Records for processing section start

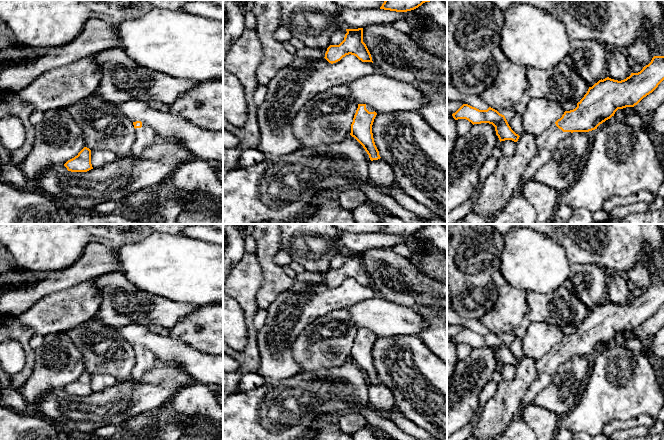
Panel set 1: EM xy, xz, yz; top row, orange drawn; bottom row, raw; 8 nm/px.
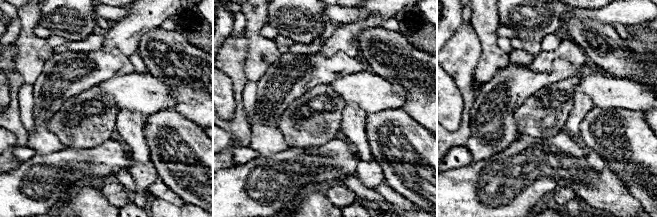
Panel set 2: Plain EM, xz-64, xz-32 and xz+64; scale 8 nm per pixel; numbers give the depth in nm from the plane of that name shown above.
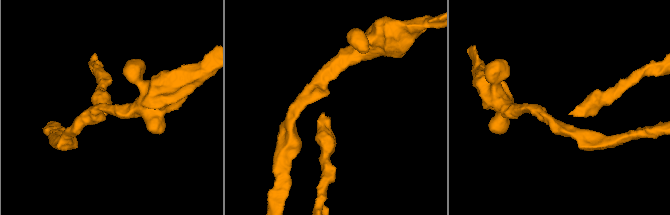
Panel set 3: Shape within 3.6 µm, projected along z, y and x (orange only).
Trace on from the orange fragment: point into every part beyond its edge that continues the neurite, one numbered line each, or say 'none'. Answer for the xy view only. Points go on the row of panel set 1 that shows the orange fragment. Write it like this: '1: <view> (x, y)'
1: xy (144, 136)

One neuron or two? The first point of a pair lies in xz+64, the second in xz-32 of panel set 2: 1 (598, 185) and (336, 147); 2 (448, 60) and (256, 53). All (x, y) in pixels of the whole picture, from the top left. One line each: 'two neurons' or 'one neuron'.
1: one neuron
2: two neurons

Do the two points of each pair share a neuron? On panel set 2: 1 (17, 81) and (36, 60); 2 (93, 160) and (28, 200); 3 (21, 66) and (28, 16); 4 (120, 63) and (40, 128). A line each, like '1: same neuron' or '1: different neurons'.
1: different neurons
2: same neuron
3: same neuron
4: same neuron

Records for processing section end
Records for processing section start

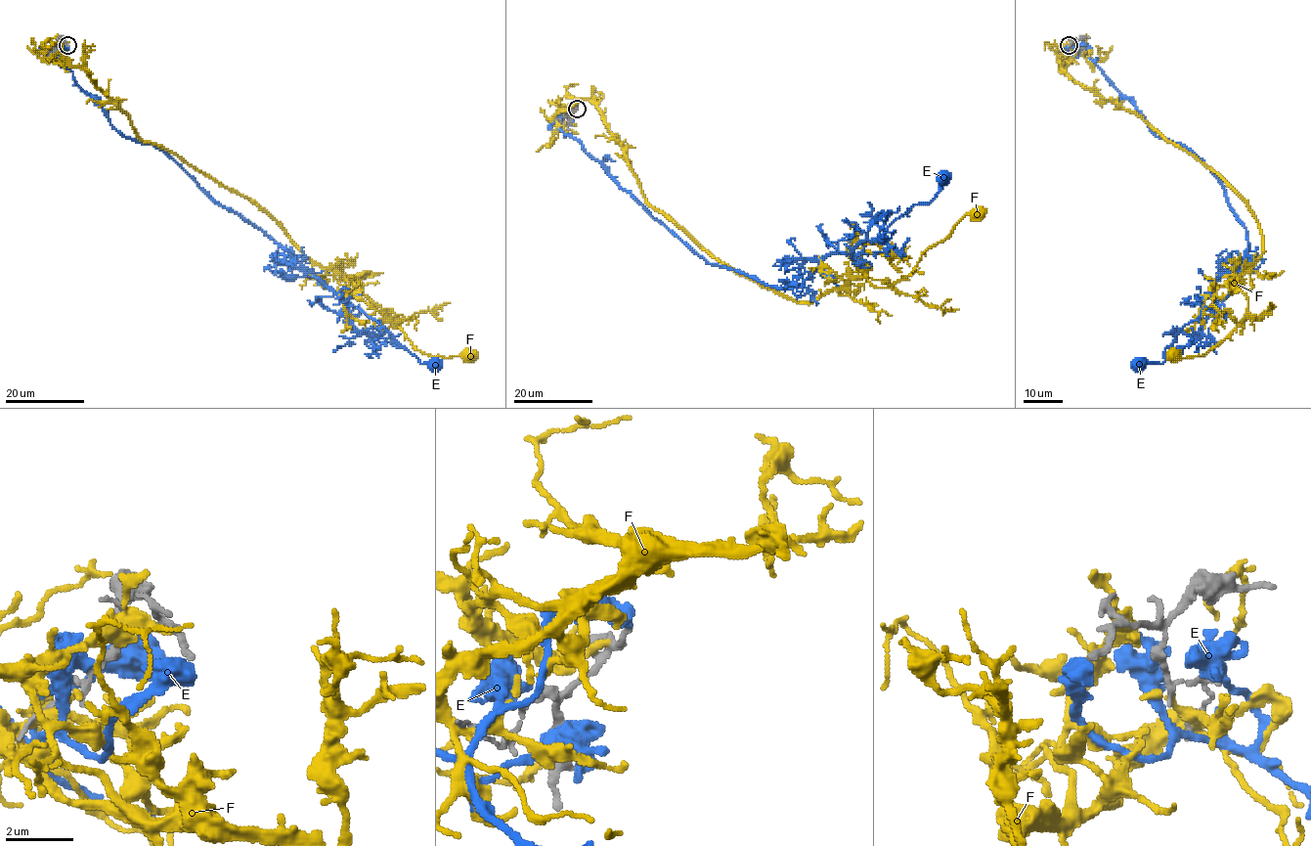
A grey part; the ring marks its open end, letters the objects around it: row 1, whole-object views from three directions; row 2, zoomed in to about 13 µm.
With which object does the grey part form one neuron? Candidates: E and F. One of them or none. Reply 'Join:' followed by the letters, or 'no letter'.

Records for processing section end

Activity:
Provide the count of lines in the data above containing "letters", and nothing further.

Solution to the problem:
2